By Saqib Iqbal Ahmed and Yoruk Bahceli
NEW YORK/LONDON (Reuters) -Investors are heading into this week’s trade talks between the U.S. and Chinese leaders with a sense of deja vu, excited by the proclamations of a truce and apprehensive the real deal may offer far less to celebrate.
Stock markets across the world jumped on Monday after U.S. officials said negotiators from both sides had hashed out a framework for agreements for lower U.S. tariffs on Chinese imports and Chinese concessions on rare earth export curbs.
As expectations build for U.S. President Donald Trump to sign that deal with Chinese President Xi Jinping on Thursday and for some respite in the long mercurial relationship between the world’s top two economies, the S&P 500 index rose 1% to hit a record high.
Stock markets in South Korea, Taiwan and Japan, too, notched new highs, while traditional havens such as gold fell in a sign investors were prepared to take more risky bets.
It’s a pattern markets have followed through Trump’s first and now second presidencies, such as during the 2019 trade war with China and after his “Liberation Day” global tariff blitz this year, positioning for Trump to eventually back down after going on the offensive against trade partners.
“We had this big headline, markets sold off, we had some wobbles on that, but now it seems that talks are constructive again and now that’s being faded,” Evelyne Gomez-Liechti, multi-asset strategist at Mizuho, said.

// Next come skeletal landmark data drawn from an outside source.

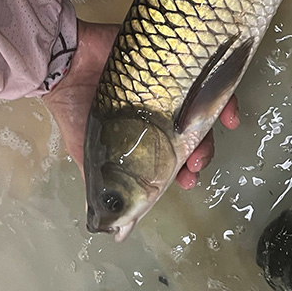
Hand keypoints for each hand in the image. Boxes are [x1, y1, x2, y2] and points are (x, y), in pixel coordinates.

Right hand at [42, 20, 238, 187]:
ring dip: (214, 126)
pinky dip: (223, 92)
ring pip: (205, 106)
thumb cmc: (76, 110)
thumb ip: (105, 187)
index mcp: (146, 134)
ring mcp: (172, 84)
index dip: (185, 169)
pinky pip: (206, 73)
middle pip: (194, 132)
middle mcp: (163, 110)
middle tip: (195, 162)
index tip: (188, 180)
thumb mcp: (91, 155)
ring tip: (212, 135)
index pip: (175, 154)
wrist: (66, 66)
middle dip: (201, 152)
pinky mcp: (176, 60)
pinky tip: (225, 107)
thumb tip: (114, 230)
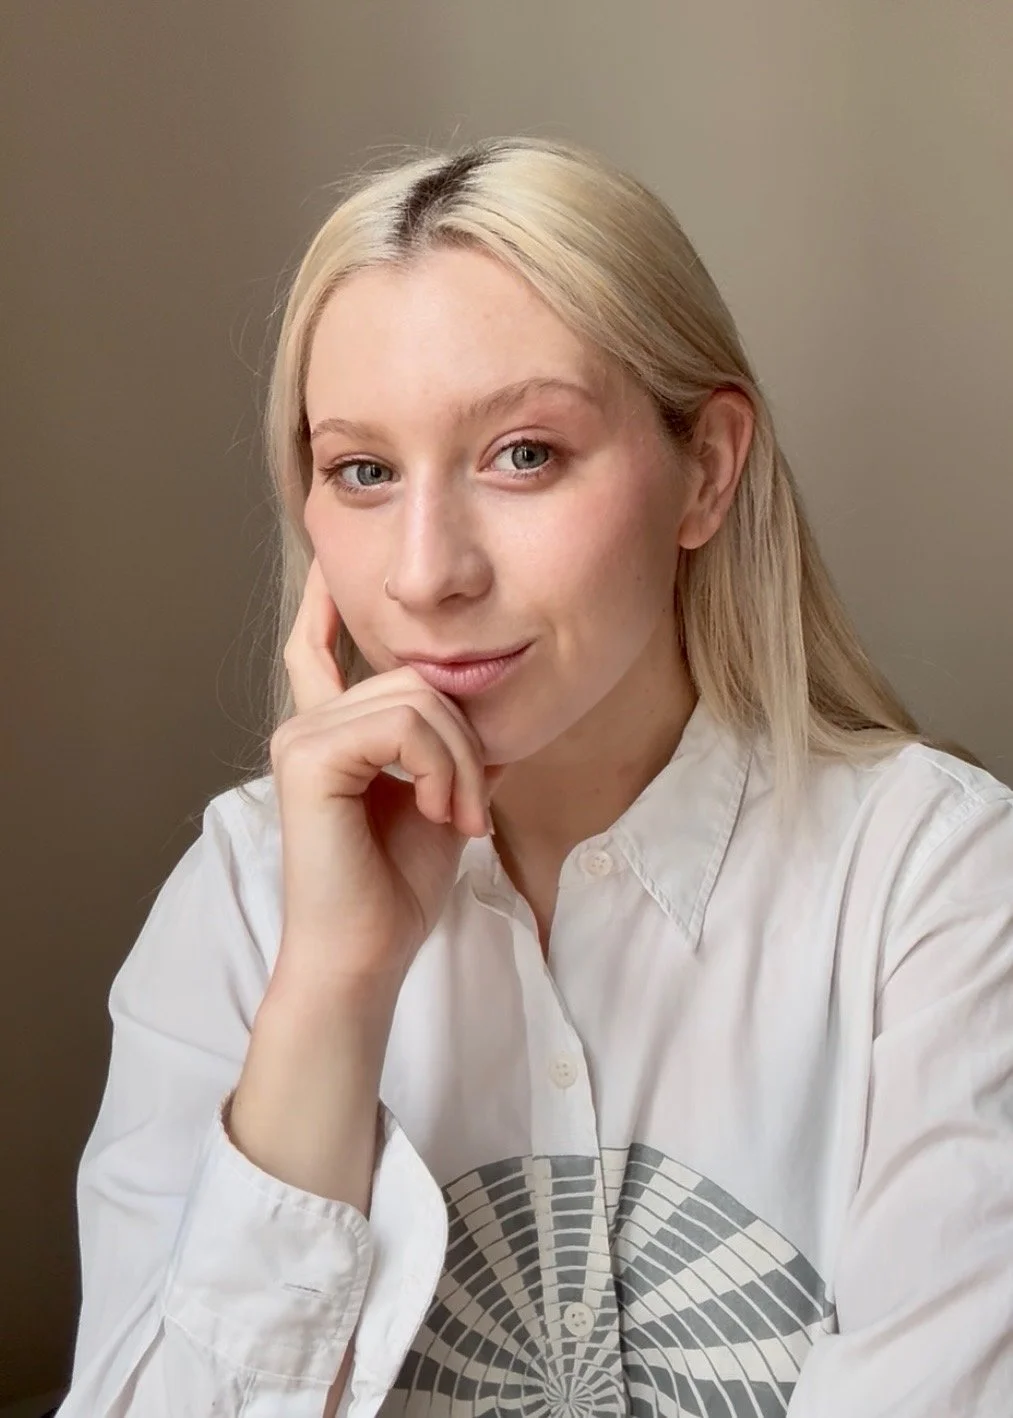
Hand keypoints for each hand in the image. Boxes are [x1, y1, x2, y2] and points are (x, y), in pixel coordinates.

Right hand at [269, 557, 505, 996]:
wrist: (364, 955)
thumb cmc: (396, 889)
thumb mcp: (445, 800)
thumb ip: (458, 747)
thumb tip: (495, 703)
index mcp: (329, 732)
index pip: (318, 648)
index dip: (326, 604)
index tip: (330, 565)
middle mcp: (307, 724)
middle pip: (416, 677)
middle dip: (467, 743)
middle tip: (474, 811)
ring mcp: (301, 736)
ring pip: (418, 698)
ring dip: (462, 763)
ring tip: (460, 818)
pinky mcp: (308, 756)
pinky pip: (404, 724)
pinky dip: (442, 768)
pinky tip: (438, 812)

“To be honest whenever we get all these headlines from Trump it also follows this TACO pattern. I feel like this was just the strategy again,” she said. “TACO” – Trump Always Chickens Out – is a Wall Street acronym for the view that the president makes big threats but eventually backs down.
In the past month, stocks fell after Trump threatened to impose additional 100% tariffs on imports from China as well as export controls on critical U.S.-made software, after Beijing tightened its rare earth restrictions.
Repeating the TACO pattern, Chinese stocks have been rising for more than a week in the run-up to the Xi-Trump talks.
Even if the Trump-Xi meeting does not produce a definitive end to their trade war, investors are prepared to buy into any de-escalation in tensions.
“There is not an insignificant number of discretionary fund managers who have been wary given enormous ructions we’ve been seeing to the global trade environment,” said Ross Hutchison, head of euro zone market strategy at Zurich Insurance Group.